Pierre, philosophe d’un soir

« Est ce que je regrette ? Oui un peu, je pense aux conséquences, à la santé, cependant je pense que je ne regrette pas autant que je le regretterais plus tard » constate Juliette, visionnaire pessimiste, avant de poursuivre : « Sinon ce que m’a apporté la clope en bien ? Des petits moments de réconfort, c’est devenu un plaisir de fumer c’est ça le problème aussi sinon j’aurai plus de facilités à arrêter » conclut l’étudiante de khâgne.
D’un côté j’ai plus de mal à courir sur des longues distances et je suis facilement essoufflé. De l’autre j’ai fait connaissance avec beaucoup de monde facilement et rapidement. La cigarette ne m’a pas anéanti, elle m’a juste changé.
Arthur, 19 ans, L1 histoire
Bien que je sois un fumeur très régulier je n’aime pas sentir cette odeur. De plus la clope me coûte cher et c’est une sorte de boulet, je ne maitrise plus ma consommation et il m’arrive même de regretter de fumer juste après avoir fini une cigarette. Un autre point négatif est l’endurance physique, je suis rapidement épuisé quand je fais du sport.
Antoine, 20 ans, licence d’économie
Je ne comprends pas ceux qui disent que la cigarette leur permet d’évoluer.
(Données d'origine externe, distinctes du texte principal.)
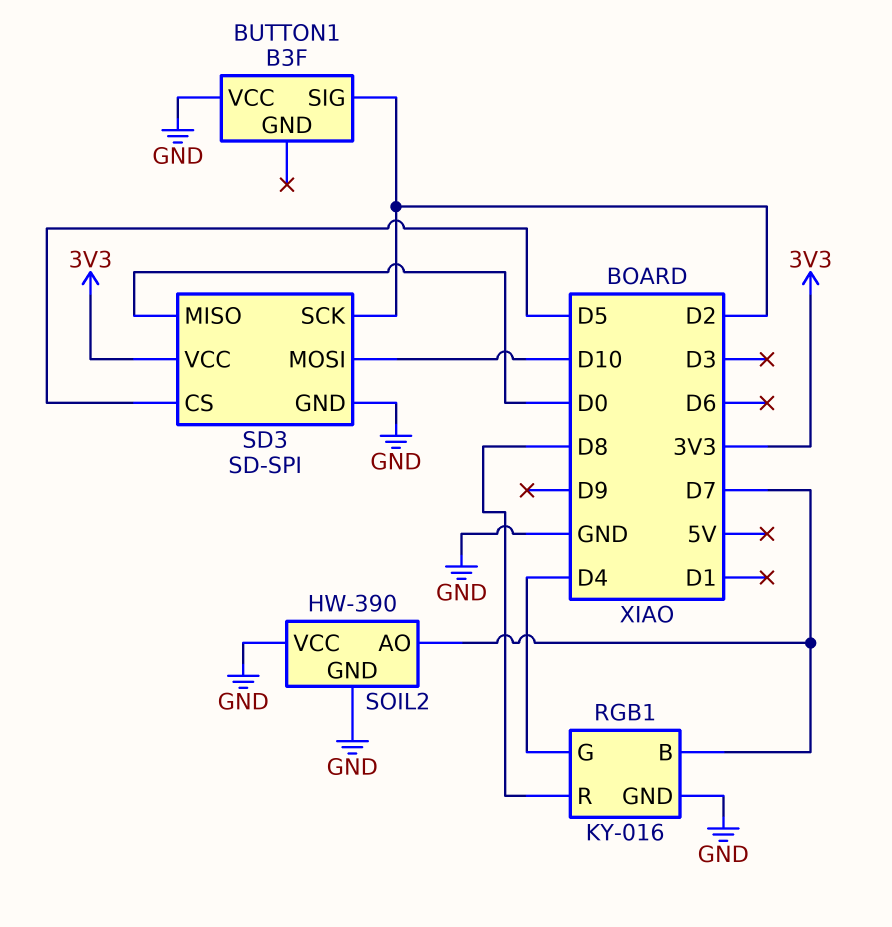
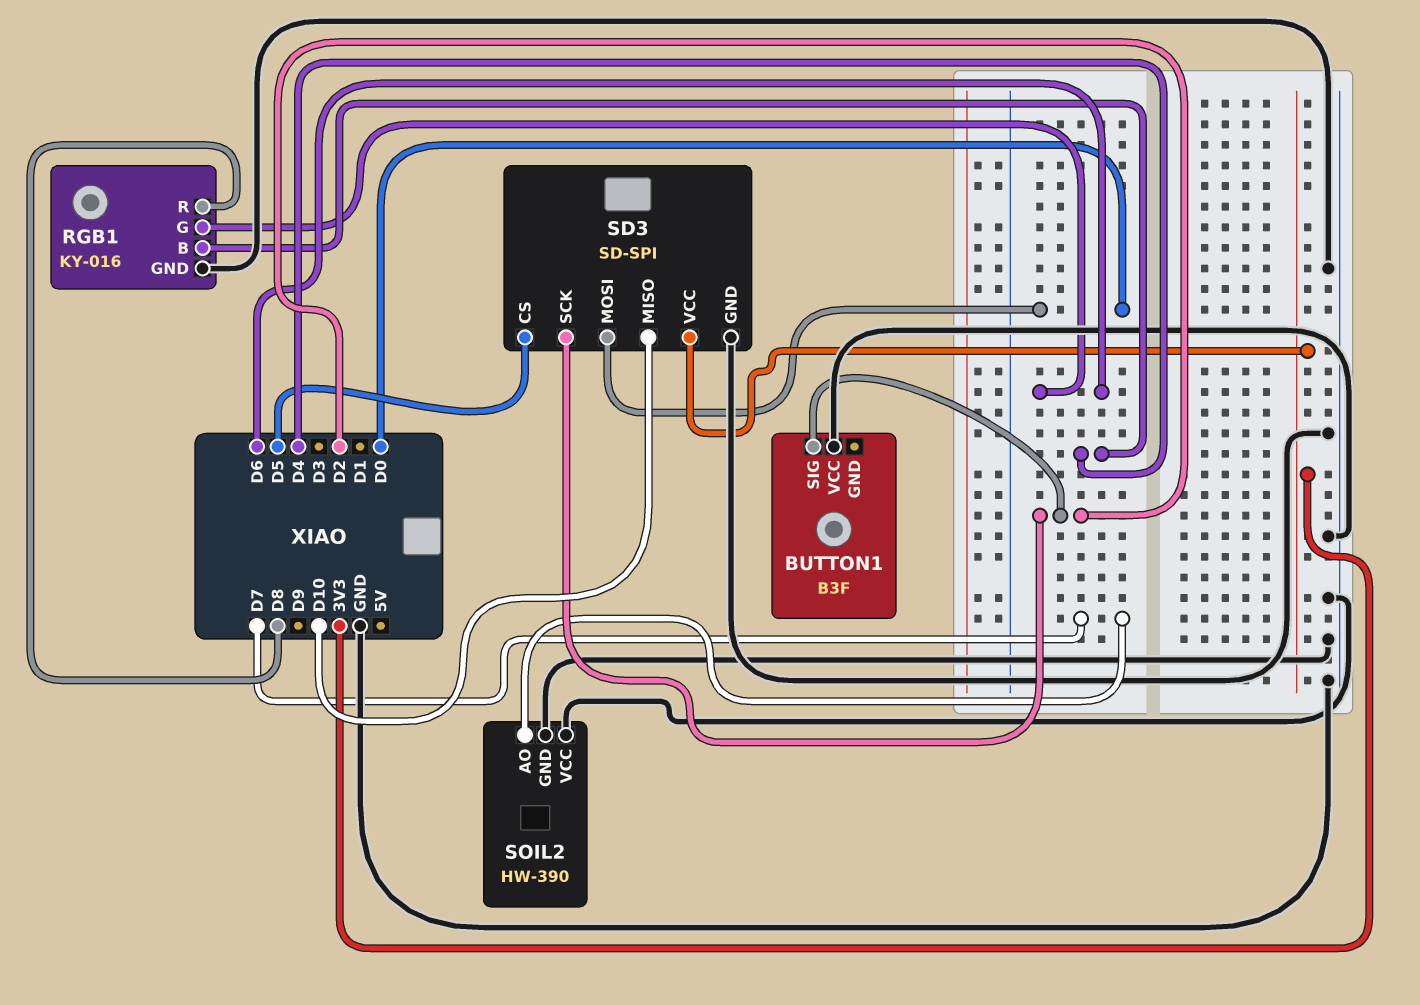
RGB1 pin B: D7 -> D4
RGB1 pin G: D4 -> D6
SD3 pin MISO: D0 -> D10
SD3 pin MOSI: D10 -> D0

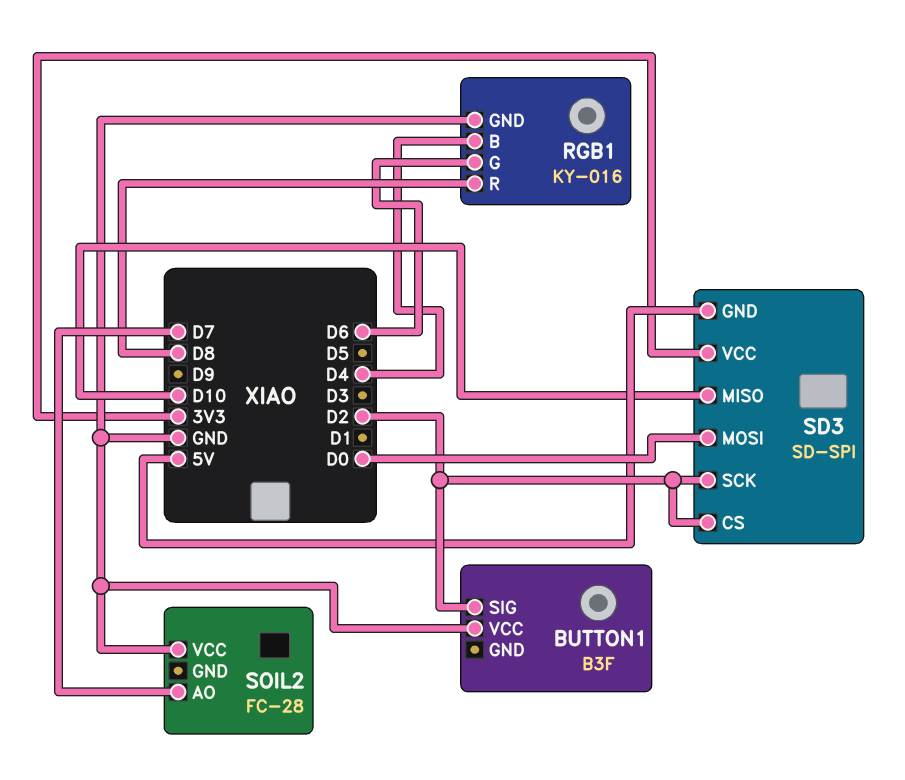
SD3 pin CS: D5 -> D2
SD3 pin GND: GND -> 5V
SOIL2: HW-390 -> FC-28
SOIL2 pin GND: GND -> none

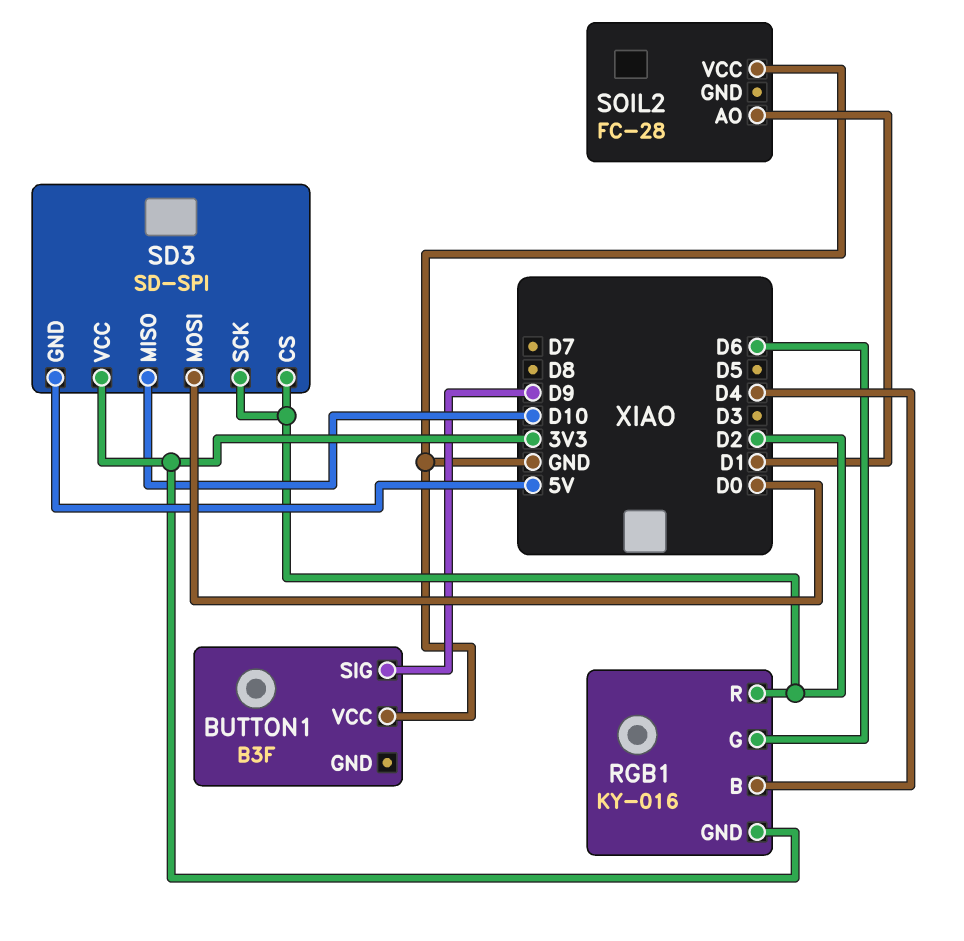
BUTTON1 pin SIG: D2 -> D9
RGB1 pin GND: GND -> 3V3
RGB1 pin R: D8 -> D2
SOIL2 pin AO: D7 -> D1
Ca n’a absolument pas impacté ma vie sociale, à vrai dire je ne pense pas qu’il faille réellement ça pour être intégré, la personnalité et le caractère suffisent amplement. La cigarette est juste un moyen pour se sentir appartenir à un groupe ou pour se sentir regardé. Au final celle-ci ne sert pas à grand-chose et elle a une emprise considérable sur ceux qui l’utilisent. Là où se trouvent véritablement la force et le pouvoir c’est lorsque tu as des amis ou des gens de ton entourage fumeurs mais que toi tu ne tombes pas dans ce traquenard et que tu ne le laisses pas te détruire, et c’est ce que j’ai réussi à faire et j’en suis fière.
Oriane, 19 ans, étudiante en économie.
Les chiffres ces dernières années illustrent tout de même une tendance à la baisse.
Selon l’enquête Baromètre Santé 2016, le tabagisme quotidien a diminué chez les hommes de 25 à 34 ans et chez les femmes de 15 à 24 ans entre 2010 et 2016 en France.
Preuve sans doute des effets de hausse du prix des paquets mais aussi de l’efficacité des campagnes de lutte, comme l’affirme Hugo : « Dès les premières classes à l’école primaire, j’ai été sensibilisé sur les risques et les dangers du tabac. Les images de poumons noircis, de dents moisies, de cancer de la gorge, de cadavres à la morgue, ont dès mon plus jeune âge été présentes dans ma conscience. »
Même si la plupart de mes interlocuteurs reconnaissent que la cigarette les a aidés et accompagnés socialement parlant, la grande majorité d’entre eux, fumeurs ou non, estiment que le jeu n’en vaut pas la chandelle. « La clope a toujours eu cette donnée valorisante, mais aujourd’hui c’est vrai que les temps changent un peu » explique Nicolas. Il suffirait donc que le tabac ne soit plus perçu comme cool pour que les gens arrêtent ? « Oui sûrement » reconnaît-il avant de poursuivre : « J’ai plusieurs amis qui commencent déjà à arrêter et finalement cela ne change strictement rien à leurs rapports aux autres, preuve que l’on peut sympathiser très facilement, sans cigarettes… ».